**EXERCISE AIM:** Locate each line in the material below that contains the word "collectors" and copy those lines.

--- start DATASET ENTRIES ---

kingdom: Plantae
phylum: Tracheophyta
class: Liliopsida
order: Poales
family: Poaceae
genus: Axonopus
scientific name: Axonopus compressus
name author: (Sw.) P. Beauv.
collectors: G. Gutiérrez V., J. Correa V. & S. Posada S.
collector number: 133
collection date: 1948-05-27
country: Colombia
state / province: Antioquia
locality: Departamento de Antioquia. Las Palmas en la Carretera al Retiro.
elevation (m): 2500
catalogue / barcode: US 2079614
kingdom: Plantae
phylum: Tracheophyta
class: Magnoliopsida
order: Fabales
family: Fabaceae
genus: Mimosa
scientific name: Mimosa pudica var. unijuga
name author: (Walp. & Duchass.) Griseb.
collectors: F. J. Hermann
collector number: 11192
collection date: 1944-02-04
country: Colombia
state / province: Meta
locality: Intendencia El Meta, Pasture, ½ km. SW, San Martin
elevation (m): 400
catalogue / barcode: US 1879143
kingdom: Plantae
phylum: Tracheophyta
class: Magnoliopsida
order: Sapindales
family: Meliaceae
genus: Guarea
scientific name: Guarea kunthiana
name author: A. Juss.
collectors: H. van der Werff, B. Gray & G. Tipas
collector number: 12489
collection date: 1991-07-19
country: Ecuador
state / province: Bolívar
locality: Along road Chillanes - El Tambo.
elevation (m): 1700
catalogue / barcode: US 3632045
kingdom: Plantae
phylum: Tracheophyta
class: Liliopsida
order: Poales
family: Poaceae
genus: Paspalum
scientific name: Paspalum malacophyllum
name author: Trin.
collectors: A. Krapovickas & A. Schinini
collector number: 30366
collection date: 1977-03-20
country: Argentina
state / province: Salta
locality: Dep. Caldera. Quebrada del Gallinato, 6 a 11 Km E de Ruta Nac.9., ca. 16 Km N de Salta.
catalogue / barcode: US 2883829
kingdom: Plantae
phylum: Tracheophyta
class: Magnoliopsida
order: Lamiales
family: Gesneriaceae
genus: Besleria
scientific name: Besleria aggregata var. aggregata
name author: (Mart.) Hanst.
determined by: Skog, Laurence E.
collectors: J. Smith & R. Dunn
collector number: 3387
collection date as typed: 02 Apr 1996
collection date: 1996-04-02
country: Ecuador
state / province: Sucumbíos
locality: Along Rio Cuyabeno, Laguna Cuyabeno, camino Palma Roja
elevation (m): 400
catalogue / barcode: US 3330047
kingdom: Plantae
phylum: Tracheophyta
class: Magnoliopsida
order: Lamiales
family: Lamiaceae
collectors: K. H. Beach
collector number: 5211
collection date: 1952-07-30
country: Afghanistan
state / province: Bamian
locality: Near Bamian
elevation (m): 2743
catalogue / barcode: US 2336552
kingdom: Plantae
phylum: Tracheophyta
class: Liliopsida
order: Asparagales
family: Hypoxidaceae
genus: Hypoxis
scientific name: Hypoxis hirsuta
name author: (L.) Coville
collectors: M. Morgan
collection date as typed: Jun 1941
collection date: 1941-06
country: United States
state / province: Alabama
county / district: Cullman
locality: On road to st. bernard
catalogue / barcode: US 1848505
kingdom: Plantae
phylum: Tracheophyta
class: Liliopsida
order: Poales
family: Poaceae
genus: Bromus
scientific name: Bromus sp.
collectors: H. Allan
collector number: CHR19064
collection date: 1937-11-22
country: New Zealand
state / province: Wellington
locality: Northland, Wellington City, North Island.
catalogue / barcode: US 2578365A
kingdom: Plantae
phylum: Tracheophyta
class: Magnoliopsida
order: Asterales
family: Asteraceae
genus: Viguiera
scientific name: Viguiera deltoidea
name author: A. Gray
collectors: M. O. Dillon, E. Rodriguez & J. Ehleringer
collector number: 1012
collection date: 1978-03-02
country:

--- end DATASET ENTRIES ---

**FINAL ANSWER:**
collectors: G. Gutiérrez V., J. Correa V. & S. Posada S.
collectors: F. J. Hermann
collectors: H. van der Werff, B. Gray & G. Tipas
collectors: A. Krapovickas & A. Schinini
collectors: J. Smith & R. Dunn
collectors: K. H. Beach
collectors: M. Morgan
collectors: H. Allan
collectors: M. O. Dillon, E. Rodriguez & J. Ehleringer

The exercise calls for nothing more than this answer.